For bourbon, the legal requirement of new charred oak does heavy lifting. A fresh barrel has the most extractable vanillin, lignin, and tannins available, because no other spirit has pulled them out yet. The charring step also creates a layer of activated carbon on the inside of the barrel, the same kind of carbon used in water filters, which traps sulfurous and other harsh compounds in the spirit as it sloshes against the wood. The char layer both filters out what you don't want and exposes more of the wood's flavor compounds for the spirit to pull in.

CompoundWhere it comes fromWhat it adds
VanillinNaturally present in oakVanilla flavor, pale gold color
Lignin breakdown productsCreated when oak is charredCaramel and toasted notes, brown color
TanninsNaturally present in oakSlight drying sensation, deeper amber color
Char layerThe burned interior of the barrelFilters out sulfur and other harsh compounds

This is also why used barrels make paler whiskey. Scotch and Irish whiskey traditionally use ex-bourbon or ex-sherry casks, where most of the easy-to-extract vanillin and tannins have already been pulled out by the bourbon (or sherry) that was in the barrel before. The spirit still picks up flavor and color from those second-fill barrels, just less of it, and more slowly.

Dataset content:

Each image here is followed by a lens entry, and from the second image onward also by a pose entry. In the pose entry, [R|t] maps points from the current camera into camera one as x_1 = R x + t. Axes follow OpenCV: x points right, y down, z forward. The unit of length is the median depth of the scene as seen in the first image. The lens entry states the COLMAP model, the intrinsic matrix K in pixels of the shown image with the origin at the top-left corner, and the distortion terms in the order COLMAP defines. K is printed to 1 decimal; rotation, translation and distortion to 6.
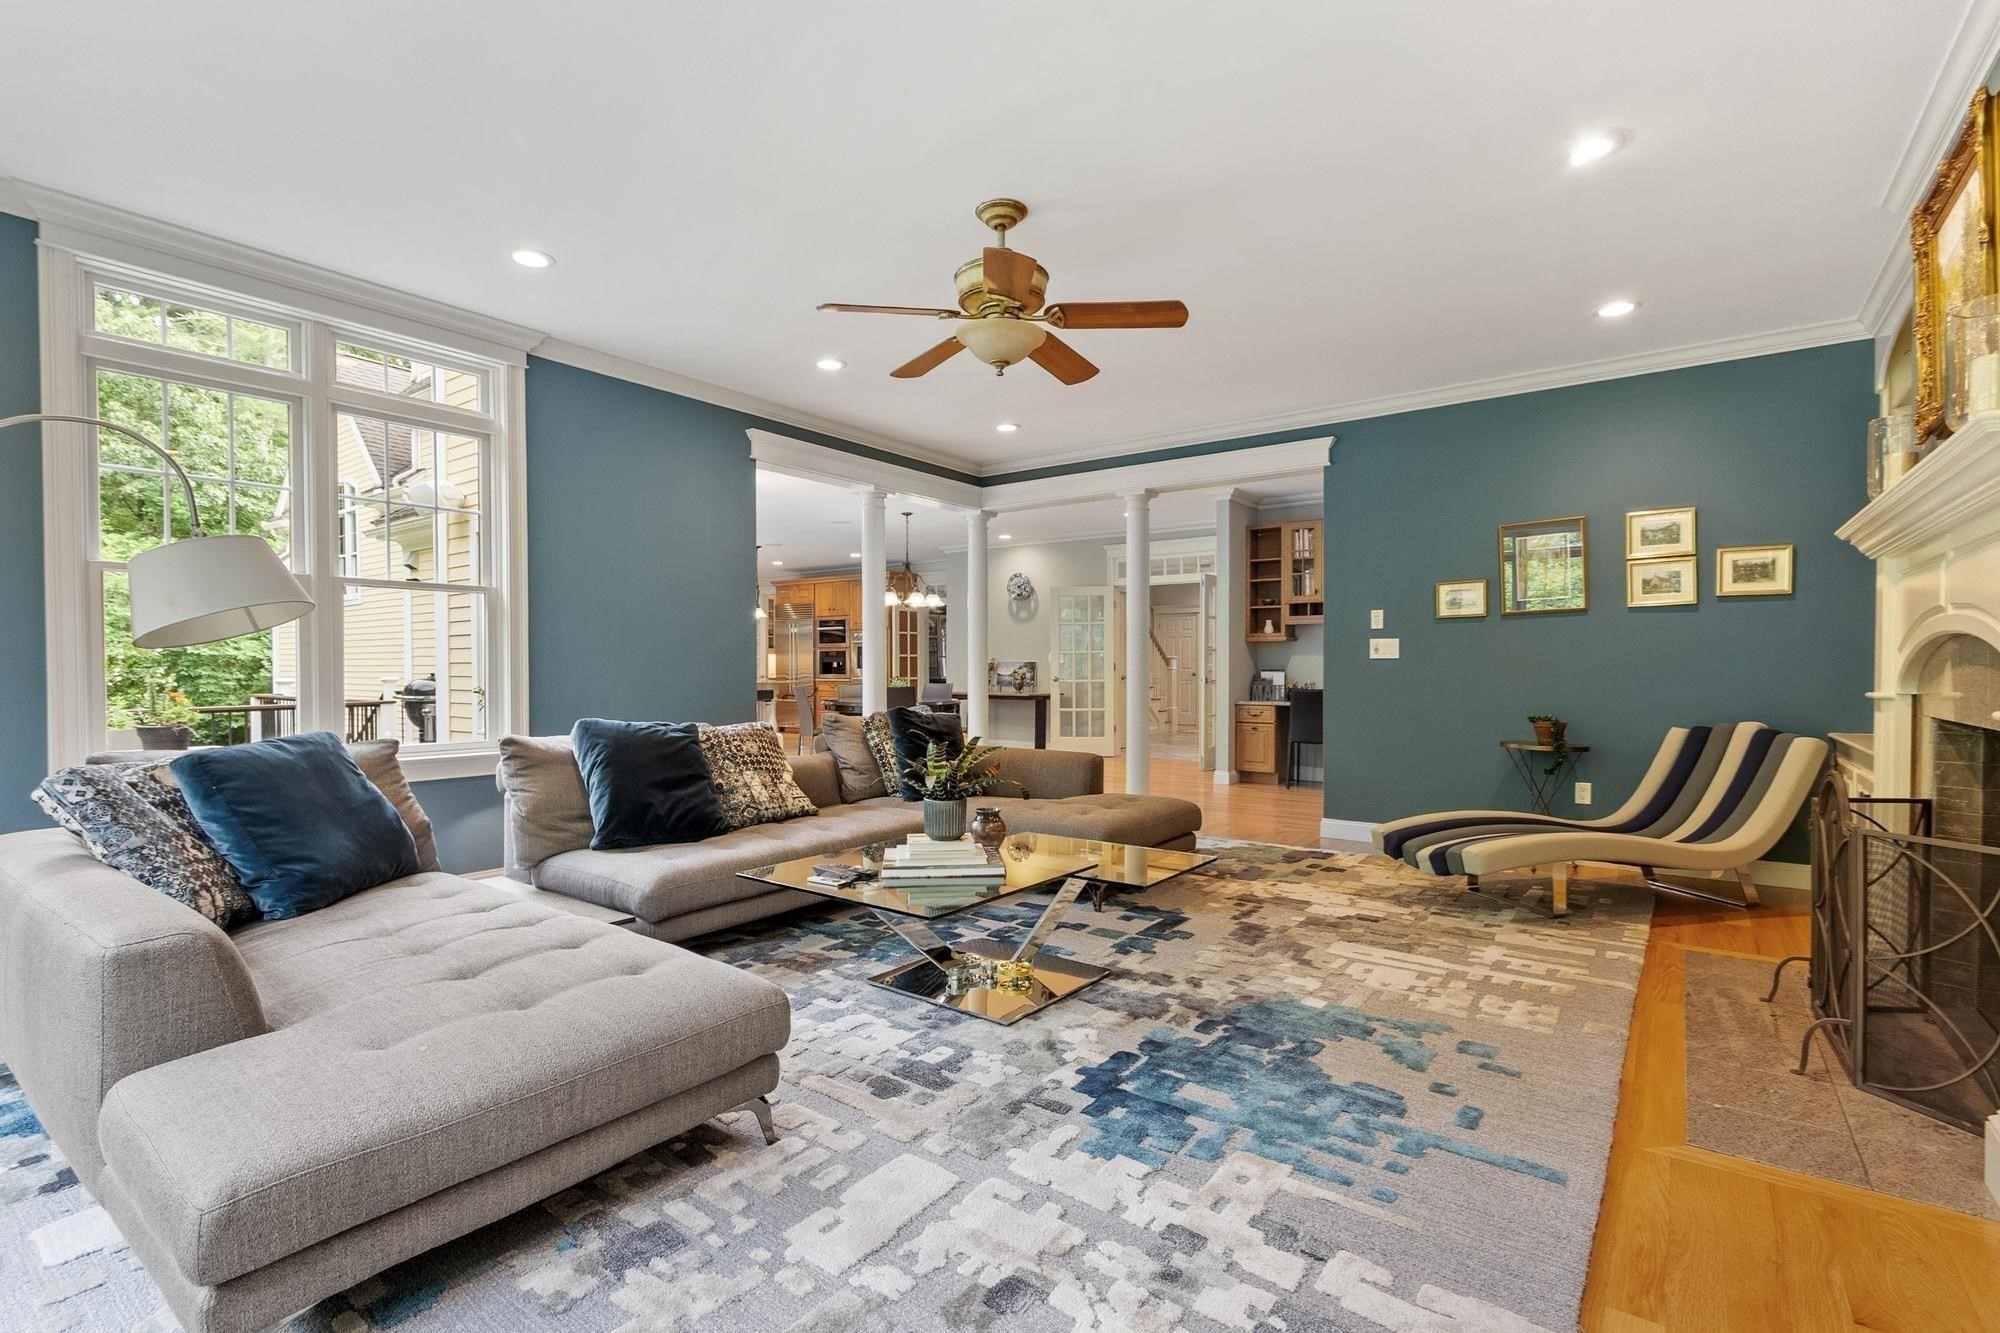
lens RADIAL K [[881.3, 0, 1000.0], [0, 881.3, 666.5], [0, 0, 1]] dist [-0.000871, -0.000050]
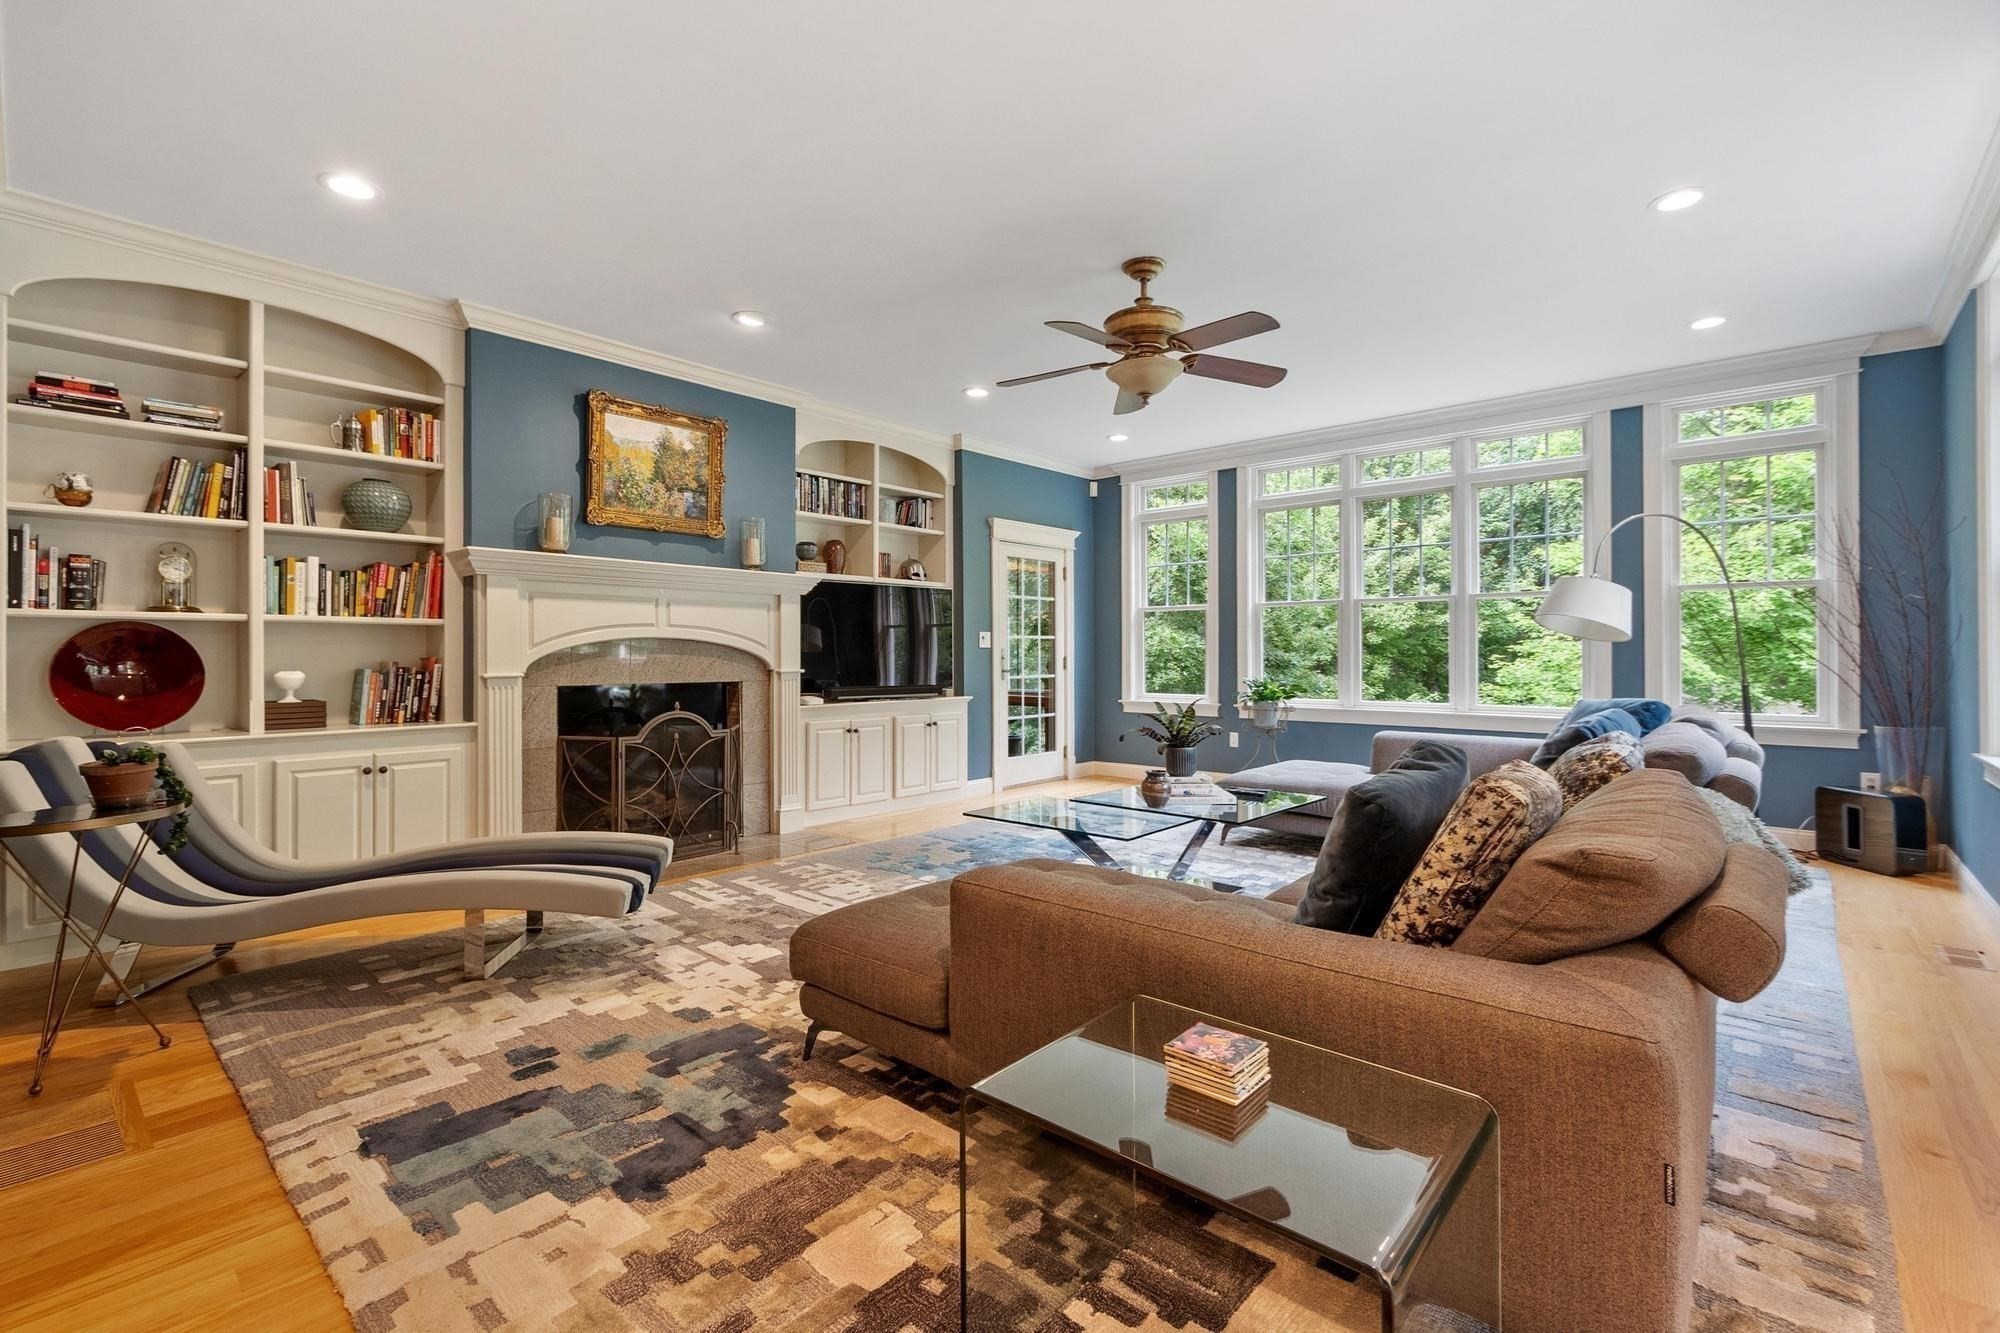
lens RADIAL K [[881.3, 0, 1000.0], [0, 881.3, 666.5], [0, 0, 1]] dist [-0.000871, -0.000050]
pose [[-0.996909, -0.007928, 0.078166, 0.079492], [-0.007398, 0.999948, 0.007063, 0.000533], [-0.078218, 0.006463, -0.996915, 1.779490]]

Exercise details:
Answer these about the passage on bourbon barrels:
(a) What kind of carbon does charring leave on the inside of the barrel?
(b) According to the table, how are lignin breakdown products created?
(c) What casks do Scotch and Irish whiskey traditionally use?
The data has no role here.

Result of the exercise:
(a) Activated carbon, the same kind used in water filters.
(b) They are created when oak is charred.
(c) Ex-bourbon or ex-sherry casks.